SOURCE DATA —
***
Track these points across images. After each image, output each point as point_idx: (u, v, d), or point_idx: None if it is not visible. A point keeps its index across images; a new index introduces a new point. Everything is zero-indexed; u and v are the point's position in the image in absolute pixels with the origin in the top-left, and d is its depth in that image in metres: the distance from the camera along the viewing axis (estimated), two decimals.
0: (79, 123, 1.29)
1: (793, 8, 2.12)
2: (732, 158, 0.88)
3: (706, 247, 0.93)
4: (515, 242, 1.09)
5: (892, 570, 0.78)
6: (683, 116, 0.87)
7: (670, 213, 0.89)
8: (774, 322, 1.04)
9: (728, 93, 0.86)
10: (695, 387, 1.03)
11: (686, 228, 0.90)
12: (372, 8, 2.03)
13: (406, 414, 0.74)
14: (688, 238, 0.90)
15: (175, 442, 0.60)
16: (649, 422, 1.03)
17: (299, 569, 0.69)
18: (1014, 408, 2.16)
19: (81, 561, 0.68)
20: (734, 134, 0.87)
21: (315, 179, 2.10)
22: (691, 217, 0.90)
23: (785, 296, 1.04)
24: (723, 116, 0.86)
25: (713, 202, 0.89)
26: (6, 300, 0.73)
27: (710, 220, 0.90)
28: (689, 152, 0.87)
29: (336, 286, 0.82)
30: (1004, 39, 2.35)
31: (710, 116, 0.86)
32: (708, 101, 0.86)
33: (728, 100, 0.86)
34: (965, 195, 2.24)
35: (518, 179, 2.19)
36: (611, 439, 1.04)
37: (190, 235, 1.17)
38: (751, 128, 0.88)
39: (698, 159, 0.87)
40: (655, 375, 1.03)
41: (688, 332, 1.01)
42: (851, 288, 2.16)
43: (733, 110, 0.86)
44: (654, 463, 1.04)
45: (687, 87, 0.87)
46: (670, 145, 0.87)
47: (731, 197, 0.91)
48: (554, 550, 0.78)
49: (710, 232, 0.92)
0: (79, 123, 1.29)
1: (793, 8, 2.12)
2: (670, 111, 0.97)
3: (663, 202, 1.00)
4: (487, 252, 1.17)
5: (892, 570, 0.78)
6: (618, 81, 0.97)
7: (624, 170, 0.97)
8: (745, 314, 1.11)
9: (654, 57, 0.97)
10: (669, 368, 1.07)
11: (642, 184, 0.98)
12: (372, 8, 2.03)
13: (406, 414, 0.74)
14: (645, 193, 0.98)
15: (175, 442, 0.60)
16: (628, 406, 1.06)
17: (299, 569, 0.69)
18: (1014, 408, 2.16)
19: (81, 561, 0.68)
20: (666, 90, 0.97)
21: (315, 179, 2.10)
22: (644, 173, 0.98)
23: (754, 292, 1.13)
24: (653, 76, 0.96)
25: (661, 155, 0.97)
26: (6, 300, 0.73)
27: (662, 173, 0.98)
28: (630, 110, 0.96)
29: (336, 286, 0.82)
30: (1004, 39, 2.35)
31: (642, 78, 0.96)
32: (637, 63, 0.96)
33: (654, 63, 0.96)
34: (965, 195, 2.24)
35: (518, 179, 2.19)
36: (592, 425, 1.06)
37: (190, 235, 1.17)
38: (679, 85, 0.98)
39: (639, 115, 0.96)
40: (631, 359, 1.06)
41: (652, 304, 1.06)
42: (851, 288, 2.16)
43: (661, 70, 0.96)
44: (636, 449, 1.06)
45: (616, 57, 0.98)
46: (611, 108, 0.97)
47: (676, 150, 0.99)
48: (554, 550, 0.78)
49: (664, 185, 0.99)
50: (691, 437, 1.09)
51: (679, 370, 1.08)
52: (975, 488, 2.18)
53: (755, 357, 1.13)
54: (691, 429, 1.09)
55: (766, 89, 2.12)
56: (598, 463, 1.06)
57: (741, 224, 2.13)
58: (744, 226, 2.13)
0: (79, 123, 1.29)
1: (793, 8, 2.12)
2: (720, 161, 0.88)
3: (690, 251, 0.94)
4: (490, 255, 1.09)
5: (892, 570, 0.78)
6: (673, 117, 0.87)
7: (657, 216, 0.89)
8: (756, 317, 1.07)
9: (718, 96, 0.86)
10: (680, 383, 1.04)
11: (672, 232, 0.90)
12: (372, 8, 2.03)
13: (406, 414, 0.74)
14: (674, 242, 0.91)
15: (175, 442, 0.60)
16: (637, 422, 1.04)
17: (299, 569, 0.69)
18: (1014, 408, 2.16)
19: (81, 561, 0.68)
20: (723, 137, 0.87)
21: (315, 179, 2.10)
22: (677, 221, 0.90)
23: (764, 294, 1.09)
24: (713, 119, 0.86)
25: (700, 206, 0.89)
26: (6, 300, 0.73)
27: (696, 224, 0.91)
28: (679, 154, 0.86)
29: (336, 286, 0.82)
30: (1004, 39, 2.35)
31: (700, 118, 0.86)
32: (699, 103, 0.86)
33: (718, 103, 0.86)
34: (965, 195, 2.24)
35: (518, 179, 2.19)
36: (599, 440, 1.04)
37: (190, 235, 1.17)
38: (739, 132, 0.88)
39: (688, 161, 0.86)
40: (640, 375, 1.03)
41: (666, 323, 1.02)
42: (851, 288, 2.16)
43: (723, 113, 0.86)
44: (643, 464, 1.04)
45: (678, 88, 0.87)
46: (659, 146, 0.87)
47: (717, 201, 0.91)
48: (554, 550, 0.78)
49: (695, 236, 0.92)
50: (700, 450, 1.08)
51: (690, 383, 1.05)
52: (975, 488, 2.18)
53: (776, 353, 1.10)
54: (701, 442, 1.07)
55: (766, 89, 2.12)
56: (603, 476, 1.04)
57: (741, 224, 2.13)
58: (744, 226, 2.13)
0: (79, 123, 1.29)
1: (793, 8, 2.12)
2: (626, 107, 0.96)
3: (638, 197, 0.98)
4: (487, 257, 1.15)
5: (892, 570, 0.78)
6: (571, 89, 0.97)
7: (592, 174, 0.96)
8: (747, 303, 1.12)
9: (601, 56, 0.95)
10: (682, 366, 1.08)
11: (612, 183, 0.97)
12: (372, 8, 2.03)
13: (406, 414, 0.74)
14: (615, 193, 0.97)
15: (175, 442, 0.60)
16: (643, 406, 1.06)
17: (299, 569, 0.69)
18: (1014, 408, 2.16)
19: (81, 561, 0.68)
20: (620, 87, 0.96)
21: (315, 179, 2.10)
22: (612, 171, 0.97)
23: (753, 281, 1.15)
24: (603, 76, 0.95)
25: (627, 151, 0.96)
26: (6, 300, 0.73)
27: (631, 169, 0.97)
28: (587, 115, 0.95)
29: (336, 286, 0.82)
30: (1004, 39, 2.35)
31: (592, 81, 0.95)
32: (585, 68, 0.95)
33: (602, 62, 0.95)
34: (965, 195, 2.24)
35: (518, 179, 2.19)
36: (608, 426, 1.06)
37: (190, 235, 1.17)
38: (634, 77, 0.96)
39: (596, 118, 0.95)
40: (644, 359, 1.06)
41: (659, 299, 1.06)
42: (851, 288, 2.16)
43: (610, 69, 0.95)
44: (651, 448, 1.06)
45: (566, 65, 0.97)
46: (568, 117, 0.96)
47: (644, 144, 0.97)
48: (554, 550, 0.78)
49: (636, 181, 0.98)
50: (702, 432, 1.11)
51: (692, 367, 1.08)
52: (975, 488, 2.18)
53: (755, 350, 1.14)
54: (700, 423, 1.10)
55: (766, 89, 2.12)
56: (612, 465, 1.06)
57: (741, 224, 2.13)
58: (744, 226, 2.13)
***
ACTIVITY — Would you mind giving all the records again exactly?

OUTPUT —
Track these points across images. After each image, output each point as point_idx: (u, v, d), or point_idx: None if it is not visible. A point keeps its index across images; a new index introduces a new point. Everything is zero-indexed; u and v are the point's position in the image in absolute pixels with the origin in the top-left, and d is its depth in that image in metres: the distance from the camera along the viewing axis (estimated), two decimals.
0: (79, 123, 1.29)
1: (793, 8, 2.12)
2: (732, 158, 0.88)
3: (706, 247, 0.93)
4: (515, 242, 1.09)
5: (892, 570, 0.78)
6: (683, 116, 0.87)
7: (670, 213, 0.89)
8: (774, 322, 1.04)
9: (728, 93, 0.86)
10: (695, 387, 1.03)
11: (686, 228, 0.90)
12: (372, 8, 2.03)
13: (406, 414, 0.74)
14: (688, 238, 0.90)
15: (175, 442, 0.60)
16: (649, 422, 1.03)
17: (299, 569, 0.69)
18: (1014, 408, 2.16)
19: (81, 561, 0.68)
20: (734, 134, 0.87)
21: (315, 179, 2.10)
22: (691, 217, 0.90)
23: (785, 296, 1.04)
24: (723, 116, 0.86)
25: (713, 202, 0.89)
26: (6, 300, 0.73)
27: (710, 220, 0.90)
28: (689, 152, 0.87)
29: (336, 286, 0.82)
30: (1004, 39, 2.35)
31: (710, 116, 0.86)
32: (708, 101, 0.86)
33: (728, 100, 0.86)
34: (965, 195, 2.24)
35: (518, 179, 2.19)
36: (611, 439, 1.04)
37: (190, 235, 1.17)
38: (751, 128, 0.88)
39: (698, 159, 0.87)
40: (655, 375, 1.03)
41: (688, 332, 1.01)
42: (851, 288, 2.16)
43: (733, 110, 0.86)
44: (654, 463, 1.04)
45: (687, 87, 0.87)
46: (670, 145, 0.87)
47: (731, 197, 0.91)
48: (554, 550, 0.78)
49: (710, 232, 0.92)
0: (79, 123, 1.29)
1: (793, 8, 2.12)
2: (670, 111, 0.97)
3: (663, 202, 1.00)
4: (487, 252, 1.17)
5: (892, 570, 0.78)
6: (618, 81, 0.97)
7: (624, 170, 0.97)
8: (745, 314, 1.11)
9: (654, 57, 0.97)
10: (669, 368, 1.07)
11: (642, 184, 0.98)
12: (372, 8, 2.03)
13: (406, 414, 0.74)
14: (645, 193, 0.98)
15: (175, 442, 0.60)
16: (628, 406, 1.06)
17: (299, 569, 0.69)
18: (1014, 408, 2.16)
19: (81, 561, 0.68)
20: (666, 90, 0.97)
21: (315, 179, 2.10)
22: (644, 173, 0.98)
23: (754, 292, 1.13)
24: (653, 76, 0.96)
25: (661, 155, 0.97)
26: (6, 300, 0.73)
27: (662, 173, 0.98)
28: (630, 110, 0.96)
29: (336, 286, 0.82)
30: (1004, 39, 2.35)
31: (642, 78, 0.96)
32: (637, 63, 0.96)
33: (654, 63, 0.96)
34: (965, 195, 2.24)
35: (518, 179, 2.19)
36: (592, 425, 1.06)
37: (190, 235, 1.17)
38: (679, 85, 0.98)
39: (639, 115, 0.96)
40: (631, 359, 1.06)
41: (652, 304, 1.06)
42: (851, 288, 2.16)
43: (661, 70, 0.96)
44: (636, 449, 1.06)
45: (616, 57, 0.98)
46: (611, 108, 0.97)
47: (676, 150, 0.99)
48: (554, 550, 0.78)
49: (664, 185, 0.99)
50: (691, 437, 1.09)
51: (679, 370, 1.08)
52: (975, 488, 2.18)
53: (755, 357, 1.13)
54: (691, 429, 1.09)
55: (766, 89, 2.12)
56: (598, 463, 1.06)
57: (741, 224, 2.13)
58: (744, 226, 2.13)
0: (79, 123, 1.29)
1: (793, 8, 2.12)
2: (720, 161, 0.88)
3: (690, 251, 0.94)
4: (490, 255, 1.09)
5: (892, 570, 0.78)
6: (673, 117, 0.87)
7: (657, 216, 0.89)
8: (756, 317, 1.07)
9: (718, 96, 0.86)
10: (680, 383, 1.04)
11: (672, 232, 0.90)
12: (372, 8, 2.03)
13: (406, 414, 0.74)
14: (674, 242, 0.91)
15: (175, 442, 0.60)
16: (637, 422, 1.04)
17: (299, 569, 0.69)
18: (1014, 408, 2.16)
19: (81, 561, 0.68)
20: (723, 137, 0.87)
21: (315, 179, 2.10)
22: (677, 221, 0.90)
23: (764, 294, 1.09)
24: (713, 119, 0.86)
25: (700, 206, 0.89)
26: (6, 300, 0.73)
27: (696, 224, 0.91)
28: (679, 154, 0.86)
29: (336, 286, 0.82)
30: (1004, 39, 2.35)
31: (700, 118, 0.86)
32: (699, 103, 0.86)
33: (718, 103, 0.86)
34: (965, 195, 2.24)
35: (518, 179, 2.19)
36: (599, 440, 1.04)
37: (190, 235, 1.17)
38: (739, 132, 0.88)
39: (688, 161, 0.86)
40: (640, 375, 1.03)
41: (666, 323, 1.02)
42: (851, 288, 2.16)
43: (723, 113, 0.86)
44: (643, 464, 1.04)
45: (678, 88, 0.87)
46: (659, 146, 0.87)
47: (717, 201, 0.91)
48: (554, 550, 0.78)
49: (695, 236, 0.92)
50: (700, 450, 1.08)
51: (690, 383, 1.05)
52: (975, 488, 2.18)
53: (776, 353, 1.10)
54: (701, 442, 1.07)
55: (766, 89, 2.12)
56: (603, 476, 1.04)
57: (741, 224, 2.13)
58: (744, 226, 2.13)
0: (79, 123, 1.29)
1: (793, 8, 2.12)
2: (626, 107, 0.96)
3: (638, 197, 0.98)
4: (487, 257, 1.15)
5: (892, 570, 0.78)
6: (571, 89, 0.97)
7: (592, 174, 0.96)
8: (747, 303, 1.12)
9: (601, 56, 0.95)
10: (682, 366, 1.08)
11: (612, 183, 0.97)
12: (372, 8, 2.03)
13: (406, 414, 0.74)
14: (615, 193, 0.97)
15: (175, 442, 0.60)
16: (643, 406, 1.06)
17: (299, 569, 0.69)
18: (1014, 408, 2.16)
19: (81, 561, 0.68)
20: (620, 87, 0.96)
21: (315, 179, 2.10)
22: (612, 171, 0.97)
23: (753, 281, 1.15)
24: (603, 76, 0.95)
25: (627, 151, 0.96)
26: (6, 300, 0.73)
27: (631, 169, 0.97)
28: (587, 115, 0.95)
29: (336, 286, 0.82)
30: (1004, 39, 2.35)
31: (592, 81, 0.95)
32: (585, 68, 0.95)
33: (602, 62, 0.95)
34: (965, 195, 2.24)
35: (518, 179, 2.19)
36: (608, 426, 1.06)
37: (190, 235, 1.17)
38: (634, 77, 0.96)
39: (596, 118, 0.95)
40: (644, 359, 1.06)
41: (659, 299, 1.06)
42: (851, 288, 2.16)
43: (610, 69, 0.95)
44: (651, 448, 1.06)
45: (566, 65, 0.97)
46: (568, 117, 0.96)
47: (644, 144, 0.97)
48: (554, 550, 0.78)
49: (636, 181, 0.98)
50: (702, 432, 1.11)
51: (692, 367, 1.08)
52: (975, 488, 2.18)
53: (755, 350, 1.14)
54: (700, 423, 1.10)
55: (766, 89, 2.12)
56: (612, 465, 1.06)
57: (741, 224, 2.13)
58: (744, 226, 2.13)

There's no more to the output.